"Vor Angst fast gestorben - jetzt lebe ich"

Die Diagnose Krebs · Rund 500 000 Menschen in Deutschland werden jährlich mit der Diagnose Krebs konfrontiert. Eine Schocknachricht, die niemand auf die leichte Schulter nimmt. Wir sind der Frage nachgegangen, wie Patienten aufgefangen werden in ihrer Angst und lernen können, mit ihr zu leben oder sie zu überwinden.

 Diagnose Krebs: Für Betroffene und Angehörige eine Katastrophe, mit der nicht jeder umgehen kann. Foto: dpa

Diagnose Krebs: Für Betroffene und Angehörige eine Katastrophe, mit der nicht jeder umgehen kann. Foto: dpa

Foto: Friso Gentsch (g_mehrw )
********************
Aufgaben:
a. Wie viele Menschen in Deutschland werden laut dem Text über die Diagnose Krebs jedes Jahr mit dieser Diagnose konfrontiert?
b. Setzen Sie den Text über die Diagnose Krebs nach seiner letzten Zeile fort.
Die Auflistung hat keinen Bezug zum Text über die Diagnose Krebs.
********************
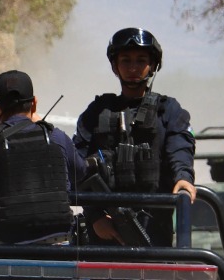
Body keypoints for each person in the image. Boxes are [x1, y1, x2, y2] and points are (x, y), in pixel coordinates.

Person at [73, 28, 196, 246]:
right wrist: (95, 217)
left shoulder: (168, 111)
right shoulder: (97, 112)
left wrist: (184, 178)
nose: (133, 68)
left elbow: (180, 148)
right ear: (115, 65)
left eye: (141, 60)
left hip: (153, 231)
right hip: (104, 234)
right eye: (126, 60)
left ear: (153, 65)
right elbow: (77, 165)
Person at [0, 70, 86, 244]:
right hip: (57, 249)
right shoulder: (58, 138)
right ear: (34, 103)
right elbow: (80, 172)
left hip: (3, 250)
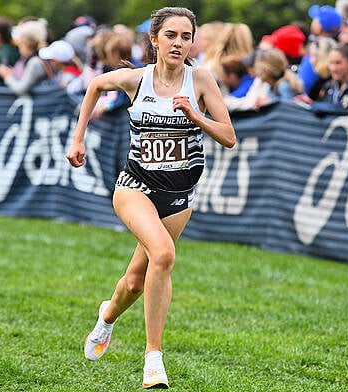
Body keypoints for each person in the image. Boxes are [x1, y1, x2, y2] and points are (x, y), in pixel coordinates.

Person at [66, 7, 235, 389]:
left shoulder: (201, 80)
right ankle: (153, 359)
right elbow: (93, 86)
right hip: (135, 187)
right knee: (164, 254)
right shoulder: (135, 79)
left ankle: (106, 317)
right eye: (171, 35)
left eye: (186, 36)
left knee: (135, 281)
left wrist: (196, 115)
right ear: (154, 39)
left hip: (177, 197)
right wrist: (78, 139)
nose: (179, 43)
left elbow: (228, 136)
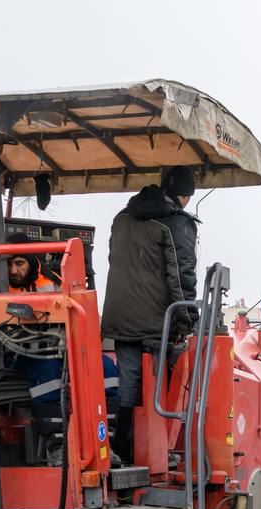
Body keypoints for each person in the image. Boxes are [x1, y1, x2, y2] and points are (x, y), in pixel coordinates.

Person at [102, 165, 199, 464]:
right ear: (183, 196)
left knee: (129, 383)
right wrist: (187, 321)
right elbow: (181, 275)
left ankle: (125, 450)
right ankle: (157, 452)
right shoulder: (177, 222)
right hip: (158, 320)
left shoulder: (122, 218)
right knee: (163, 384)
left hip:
********************
Lösungen:
a. Rund 500 000 Menschen.

b.
Ihre Haare sind raspelkurz. Aber sie wachsen wieder. In das Gesicht, viele Wochen wie versteinert vor Angst, ist das Lächeln zurückgekehrt. "Ich lebe wieder", sagt Kati M., während sie sich auf die Chemotherapie in der onkologischen Tagesklinik des Cottbuser Carl-Thiem-Klinikums vorbereitet. Im vergangenen Herbst hatte die Sprembergerin selbst einen Knoten an der rechten Brust getastet. Nicht größer als ein Kirschkern war er. Und doch hat er ihr von Anfang an eine fürchterliche Angst eingejagt.Von einer Untersuchung zur nächsten ist diese Angst gewachsen. "Nach der Biopsie erhielt ich die Diagnose: bösartig. Ich wäre fast gestorben, habe regelrecht mit den Zähnen geklappert", erinnert sich die 46-Jährige. Zumal ihre Mutter an den Folgen einer Krebserkrankung starb. Kati M. wurde operiert. Brusterhaltend. Dann die erste Chemotherapie. "Ich konnte mich kaum noch bewegen, nicht sprechen, die Haare gingen aus. Ich lag nur im Bett und nahm zu", so empfand sie es. Nicht mal ihren fünfjährigen Sohn wagte sie noch richtig zu umarmen vor Furcht, sie könnte sich irgendein Virus einfangen.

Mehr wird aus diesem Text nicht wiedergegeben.